Follow the curving path through the Sydney Region Gully to find Grevillea sphacelata [Section 191H], a medium open shrub with interesting small grey flower heads. The self-seeding yellow straw daisies of Bracteantha sp. [Section 191S] are bright and the deep golden globular flower balls on the dwarf spreading Acacia gordonii [Section 191E] spread over the path. Opposite, Leucopogon neoanglicus [Section 191M] is a dwarf plant almost covered with tiny pink tubular flowers.
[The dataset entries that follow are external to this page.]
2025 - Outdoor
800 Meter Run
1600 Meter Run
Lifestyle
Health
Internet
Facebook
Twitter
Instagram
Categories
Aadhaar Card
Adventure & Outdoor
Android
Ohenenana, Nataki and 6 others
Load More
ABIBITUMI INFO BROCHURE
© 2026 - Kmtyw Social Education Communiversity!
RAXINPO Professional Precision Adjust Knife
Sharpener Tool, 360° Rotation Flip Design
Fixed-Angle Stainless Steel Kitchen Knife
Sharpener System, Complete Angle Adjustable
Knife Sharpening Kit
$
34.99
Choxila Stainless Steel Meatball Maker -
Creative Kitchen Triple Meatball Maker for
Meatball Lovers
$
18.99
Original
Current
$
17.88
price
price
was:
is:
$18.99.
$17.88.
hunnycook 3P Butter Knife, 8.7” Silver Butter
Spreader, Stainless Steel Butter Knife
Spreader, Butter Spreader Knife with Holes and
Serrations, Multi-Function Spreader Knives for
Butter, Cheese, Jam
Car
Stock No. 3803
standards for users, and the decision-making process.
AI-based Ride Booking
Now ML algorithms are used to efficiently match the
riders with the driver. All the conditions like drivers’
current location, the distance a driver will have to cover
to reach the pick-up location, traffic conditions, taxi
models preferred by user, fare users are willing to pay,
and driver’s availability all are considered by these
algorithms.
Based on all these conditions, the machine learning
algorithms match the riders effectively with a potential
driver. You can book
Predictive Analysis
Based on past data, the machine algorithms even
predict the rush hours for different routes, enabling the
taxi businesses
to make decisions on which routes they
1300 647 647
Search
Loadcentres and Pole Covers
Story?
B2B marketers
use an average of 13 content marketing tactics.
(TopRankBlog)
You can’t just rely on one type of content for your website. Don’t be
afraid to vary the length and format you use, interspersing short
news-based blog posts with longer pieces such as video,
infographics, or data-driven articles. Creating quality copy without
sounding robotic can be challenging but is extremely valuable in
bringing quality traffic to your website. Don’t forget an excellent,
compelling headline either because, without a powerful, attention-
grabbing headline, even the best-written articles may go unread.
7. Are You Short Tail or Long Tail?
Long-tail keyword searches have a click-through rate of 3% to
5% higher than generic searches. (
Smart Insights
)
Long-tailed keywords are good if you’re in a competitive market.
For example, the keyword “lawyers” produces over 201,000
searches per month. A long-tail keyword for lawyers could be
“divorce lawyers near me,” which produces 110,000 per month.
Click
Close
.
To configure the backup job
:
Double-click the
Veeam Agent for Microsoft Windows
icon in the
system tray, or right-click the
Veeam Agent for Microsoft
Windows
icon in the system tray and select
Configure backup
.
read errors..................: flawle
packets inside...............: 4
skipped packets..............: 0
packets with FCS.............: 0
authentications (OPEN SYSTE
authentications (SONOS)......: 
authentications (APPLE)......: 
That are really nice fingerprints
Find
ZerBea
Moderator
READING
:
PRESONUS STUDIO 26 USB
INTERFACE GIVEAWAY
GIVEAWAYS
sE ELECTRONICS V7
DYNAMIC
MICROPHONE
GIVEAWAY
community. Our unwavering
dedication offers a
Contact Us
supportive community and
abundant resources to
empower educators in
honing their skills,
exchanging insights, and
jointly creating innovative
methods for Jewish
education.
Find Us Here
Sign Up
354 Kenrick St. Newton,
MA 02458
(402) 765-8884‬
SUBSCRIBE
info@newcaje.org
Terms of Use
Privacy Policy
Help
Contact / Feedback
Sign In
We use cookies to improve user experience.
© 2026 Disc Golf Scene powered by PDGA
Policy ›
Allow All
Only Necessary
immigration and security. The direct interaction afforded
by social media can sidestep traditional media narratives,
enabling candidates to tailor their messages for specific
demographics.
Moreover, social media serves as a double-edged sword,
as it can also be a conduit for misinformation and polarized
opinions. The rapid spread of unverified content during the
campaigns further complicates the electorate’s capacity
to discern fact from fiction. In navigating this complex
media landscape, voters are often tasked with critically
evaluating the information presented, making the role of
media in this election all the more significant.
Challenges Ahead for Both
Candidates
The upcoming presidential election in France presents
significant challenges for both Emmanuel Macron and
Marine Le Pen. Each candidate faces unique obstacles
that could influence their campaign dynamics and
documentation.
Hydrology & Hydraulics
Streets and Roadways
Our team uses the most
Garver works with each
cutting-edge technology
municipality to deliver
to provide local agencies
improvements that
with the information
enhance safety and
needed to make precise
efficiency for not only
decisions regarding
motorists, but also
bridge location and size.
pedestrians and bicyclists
Acacia leucoclada subsp. argentifolia [Section 191L] is a tree with soft silvery divided foliage decorated with strands of yellow globular flowers.

Follow the path through the Eucalypt Lawn and another section of wattles, to see Hakea recurva [Section 20], a large rounded shrub well covered with clusters of deep cream flowers, and Hakea scoparia [Section 20], not so large but pink with flowers dense along its terminal branches. The Rock Garden includes a corner of the soft pink daisies, Rhodanthe chlorocephala subsp. rosea [Section 15R], and Guichenotia macrantha [Section 4], an upright small shrub with downturned mauve-pink cup-shaped flowers mingling with the grey foliage.

In the Rainforest Gully the Yellow Sassafras, Doryphora sassafras [Section 147, 148], is a tall tree with shiny fragrant toothed leaves and white petalled flowers. Then down the ramp to where Eremophila maculata [Section 210] is bearing its bright yellow tubular flowers.

Always another flower to admire …                                      Barbara Daly.